If  x In the sequence , The output  x  First occurrence , Otherwise output -1.

Samples

input data 1

5
3
5
6
6
7
6

Output data 1

3

Limitation

1s, 1024KiB for each test case.

Method 1 ：

  Look at this name, you know it needs two points , But I don't believe in evil , Tried the violent search , actually AC 了 ！

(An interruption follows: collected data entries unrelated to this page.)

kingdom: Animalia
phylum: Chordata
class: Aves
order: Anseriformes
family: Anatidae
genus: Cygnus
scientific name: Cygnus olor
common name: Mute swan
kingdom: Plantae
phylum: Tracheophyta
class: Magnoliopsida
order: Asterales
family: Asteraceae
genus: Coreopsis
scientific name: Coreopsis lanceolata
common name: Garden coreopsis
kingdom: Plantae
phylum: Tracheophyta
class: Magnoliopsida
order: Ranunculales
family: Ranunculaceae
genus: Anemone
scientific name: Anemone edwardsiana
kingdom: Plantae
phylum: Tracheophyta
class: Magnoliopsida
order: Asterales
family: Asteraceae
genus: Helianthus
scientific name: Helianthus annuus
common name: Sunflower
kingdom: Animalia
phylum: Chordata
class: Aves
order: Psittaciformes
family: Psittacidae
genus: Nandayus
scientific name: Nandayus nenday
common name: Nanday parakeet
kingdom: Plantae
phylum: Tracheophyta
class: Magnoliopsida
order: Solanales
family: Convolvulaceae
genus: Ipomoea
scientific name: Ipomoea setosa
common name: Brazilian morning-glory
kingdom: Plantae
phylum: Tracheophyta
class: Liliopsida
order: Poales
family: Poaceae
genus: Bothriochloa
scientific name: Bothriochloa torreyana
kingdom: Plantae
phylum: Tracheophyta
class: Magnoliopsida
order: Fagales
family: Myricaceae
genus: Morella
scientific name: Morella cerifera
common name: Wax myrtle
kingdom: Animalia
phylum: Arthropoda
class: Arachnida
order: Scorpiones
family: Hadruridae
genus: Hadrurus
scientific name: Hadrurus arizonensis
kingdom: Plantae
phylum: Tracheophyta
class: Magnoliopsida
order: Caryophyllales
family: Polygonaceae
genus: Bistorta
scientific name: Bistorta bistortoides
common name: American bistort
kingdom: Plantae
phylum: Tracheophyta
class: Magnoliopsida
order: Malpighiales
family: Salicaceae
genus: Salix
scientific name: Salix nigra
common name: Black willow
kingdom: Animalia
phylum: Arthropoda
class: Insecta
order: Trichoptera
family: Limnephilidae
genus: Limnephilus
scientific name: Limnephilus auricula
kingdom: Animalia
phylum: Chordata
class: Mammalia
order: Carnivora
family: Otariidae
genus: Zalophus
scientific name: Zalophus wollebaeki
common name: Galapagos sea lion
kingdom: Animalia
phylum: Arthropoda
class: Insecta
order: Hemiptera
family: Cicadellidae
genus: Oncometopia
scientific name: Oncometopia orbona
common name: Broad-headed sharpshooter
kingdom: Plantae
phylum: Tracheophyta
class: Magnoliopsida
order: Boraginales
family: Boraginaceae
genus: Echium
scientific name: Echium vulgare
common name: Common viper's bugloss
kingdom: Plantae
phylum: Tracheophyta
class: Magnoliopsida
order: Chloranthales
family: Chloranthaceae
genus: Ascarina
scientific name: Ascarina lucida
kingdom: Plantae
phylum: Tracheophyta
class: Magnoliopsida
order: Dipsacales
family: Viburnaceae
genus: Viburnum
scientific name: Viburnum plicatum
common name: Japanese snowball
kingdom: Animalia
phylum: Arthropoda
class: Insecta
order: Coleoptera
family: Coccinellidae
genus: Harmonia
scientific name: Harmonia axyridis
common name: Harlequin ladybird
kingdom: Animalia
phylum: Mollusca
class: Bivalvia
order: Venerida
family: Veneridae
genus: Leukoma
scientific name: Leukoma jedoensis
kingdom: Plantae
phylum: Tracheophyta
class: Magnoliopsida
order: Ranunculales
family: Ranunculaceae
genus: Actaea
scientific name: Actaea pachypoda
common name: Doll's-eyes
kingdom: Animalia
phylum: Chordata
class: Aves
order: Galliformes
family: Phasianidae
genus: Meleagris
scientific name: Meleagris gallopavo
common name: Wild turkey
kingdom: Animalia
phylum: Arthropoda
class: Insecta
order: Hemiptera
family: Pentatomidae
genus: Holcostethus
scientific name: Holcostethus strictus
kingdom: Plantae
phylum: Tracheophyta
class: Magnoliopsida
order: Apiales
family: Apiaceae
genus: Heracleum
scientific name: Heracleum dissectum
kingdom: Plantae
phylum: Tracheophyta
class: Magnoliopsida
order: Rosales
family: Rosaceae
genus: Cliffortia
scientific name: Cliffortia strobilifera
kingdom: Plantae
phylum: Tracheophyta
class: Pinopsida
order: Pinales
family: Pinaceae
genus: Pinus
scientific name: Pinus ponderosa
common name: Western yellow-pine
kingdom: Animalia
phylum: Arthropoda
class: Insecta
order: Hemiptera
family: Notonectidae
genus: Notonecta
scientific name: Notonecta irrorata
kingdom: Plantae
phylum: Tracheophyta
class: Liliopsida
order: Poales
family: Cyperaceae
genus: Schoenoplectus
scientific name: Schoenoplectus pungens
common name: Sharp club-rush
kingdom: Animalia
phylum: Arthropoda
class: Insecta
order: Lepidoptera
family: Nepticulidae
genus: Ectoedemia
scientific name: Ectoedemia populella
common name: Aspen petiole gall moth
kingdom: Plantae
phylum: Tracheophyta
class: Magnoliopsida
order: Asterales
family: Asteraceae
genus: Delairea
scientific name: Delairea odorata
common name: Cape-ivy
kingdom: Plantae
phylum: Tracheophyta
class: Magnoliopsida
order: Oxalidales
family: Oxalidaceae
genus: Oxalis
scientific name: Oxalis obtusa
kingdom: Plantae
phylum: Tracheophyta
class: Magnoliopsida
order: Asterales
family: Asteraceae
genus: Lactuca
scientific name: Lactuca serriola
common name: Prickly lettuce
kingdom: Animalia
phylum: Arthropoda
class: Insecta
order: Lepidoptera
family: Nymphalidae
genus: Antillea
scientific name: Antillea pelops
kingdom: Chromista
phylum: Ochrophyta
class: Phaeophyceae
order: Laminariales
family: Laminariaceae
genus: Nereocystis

, I have to make complaints about it , that OJ The data is real water .

Program ：

#include<bits/stdc++.h>// This procedure is not recommended , It is likely to explode  
using namespace std;
int n,x,a[1000010];
int main(){
    cin>>n;
    for(int i=1;i<=n;i++)
    	cin>>a[i];
    cin>>x;
    for(int i=1;i<=n;i++)
    	if(a[i]==x){
    		cout<<i;
    		return 0;
    	}
    coutt<<-1;
    return 0;
}

Method 2 ：

Is the normal binary search , The general idea is to open the setting range of two variables, and then reduce the range according to the value between the variables, and find it on paper , Note that only when the array is ordered can it be bisected , Or sort it first .

Program ：

#include<bits/stdc++.h>
using namespace std;
int n,x,a[1000010];
int main(){
    cin>>n;
    for(int i=1;i<=n;i++)
    	cin>>a[i];
    cin>>x;
    int l=1,r=n; 
	while(l<=r){
    	int mid=(l+r)/2;
    	if(a[mid]<x)
			l=mid+1;
    	else 
			r=mid-1;
	}
	if(a[l]!=x){
		cout<<-1;
		return 0;
	}
	cout<<l;
    return 0;
}

PS: Method 1 please use it carefully ！